What is Digital Data?
• The storage devices could also be of various
varieties, like magnetic, optical, or solid state
storage devices.
• Examples of digital data are electronic
documents, text files, e-mails, e-books, digital
pictures, digital audio, and digital video.
Data and Information Processing
• Processing and analyzing information is significant and critical to any
organization.
• It allows organizations to derive value from information to take intelligent
decisions and improve organizational effectiveness.
• It is easier to analyze the structured data because it is stored in organised
format.
• On the opposite hand, processing non-structured data and extracting value
from it using traditional applications is tough, long, and needs to increase
the hardware resources.
• New architectures, technologies, and techniques have emerged that modify
storing, managing, analyzing, and bringing value from unstructured information
which is coming from various sources.
Data Types
Structured Data Type
• It is the type of data that is stored in a relational databases such as SQL
and Oracle where data is organised in rows and columns within named
tables.
• It is highly specific and is stored in a predefined format
• Structured data also adheres to predefined rules for formatting and
labeling information.
• It consists of clearly defined data types with patterns that make them
easily searchable.
• It usually resides in relational databases (RDBMs). Fields store length-
delimited data like phone numbers, Social Security numbers, or ZIP
codes, and records even contain text strings of variable length like
names, making it a simple matter to search.
Structured Data
• Data may be human- or machine-generated, as long as the data is created
within an RDB structure.
• This format is eminently searchable, both with human-generated queries
and via algorithms using types of data and field names, such as
alphabetical or numeric, currency, or date.
• Common relational database applications with structured data include
airline reservation systems, inventory control, sales transactions, and ATM
activity.
• Structured Query Language (SQL) enables queries on this type of
structured data within relational databases.
Characteristics of Structured Data
• The structured data conform to a data model with a predefined
structure.
• Data is organized into entities such as tables, and these columns
are linked together using relationships.
• All data stored in a table column have similar attributes. For
example, if a table contains the [FirstName] column as string data,
it will always store the string data for all records in the column.
• It does not allow dynamic structure change for a specific record.
Merits of Structured Data
• The fixed and well-defined schema helps easy management, less storage, and access
to the data.
• The data can be indexed based on its attributes. The indexing helps to read data from
a database quickly.
• Data security can be implemented at the granular level, i.e., row, column, or table.
• The structured data can be accessed easily by the machine learning algorithms.
Therefore, you can quickly do data manipulation and calculations.
• You can perform Business Intelligence operations with Increased access to more tools.
• The structured data enables users to understand and analyze different data
relationships quickly.
Demerits of Structured Data
• You need to define the schema well in advance, typical for all data requirements. If you need
an additional column requirement, it requires structure modification for all records in the
table. Therefore, the structured data is less flexible.
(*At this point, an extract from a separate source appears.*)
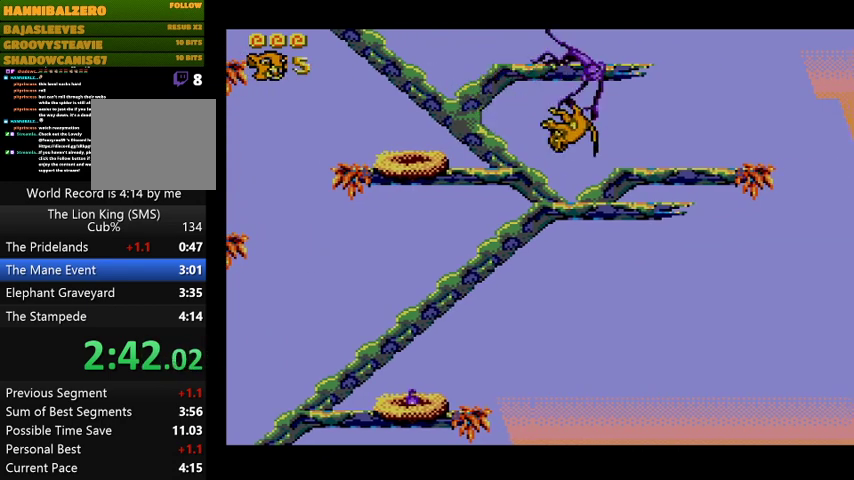
{"buttons": [], "events": []}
• It can be used for its intended goal with limiting business use case.

• Limitations On Use: Due to the organization style of structured data, it is more difficult to
have flexibility or varied use cases.

• Limited Storage: Structured data is stored in specific spaces of data warehouses. While
accessing the data is easy, scalability can be difficult. Changes within data warehouses can
become hard to manage. Using cloud data centers help with the storage problems.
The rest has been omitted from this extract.